• _Exercise details_
What you return should match every record exactly, with the images removed.

--- Exercise inputs Enclosed Below ---

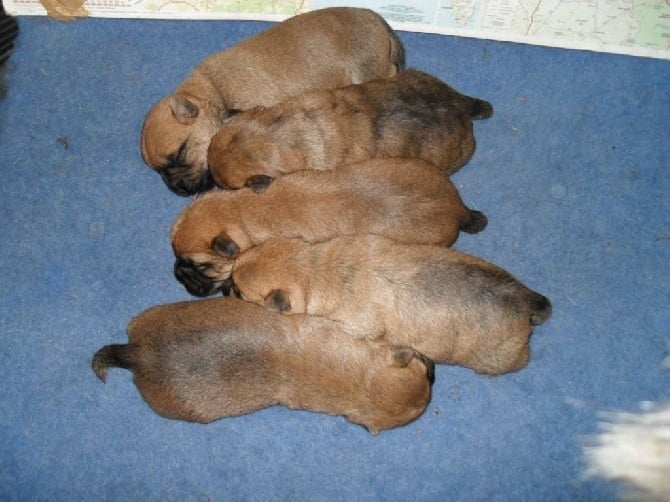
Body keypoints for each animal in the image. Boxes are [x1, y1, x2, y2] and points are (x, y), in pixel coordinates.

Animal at [234, 236, 552, 376]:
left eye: (238, 291)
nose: (226, 288)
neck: (315, 268)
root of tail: (524, 300)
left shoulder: (358, 327)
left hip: (495, 359)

--- End of Enclosed Exercise inputs ---

• _Task result_
Body keypoints for each animal in the image. Boxes are [x1, y1, x2, y2] and points are (x, y), in pixel coordinates.

Animal at [234, 236, 552, 376]:
left eye: (238, 291)
nose: (226, 288)
neck: (315, 268)
root of tail: (524, 300)
left shoulder: (358, 327)
left hip: (495, 359)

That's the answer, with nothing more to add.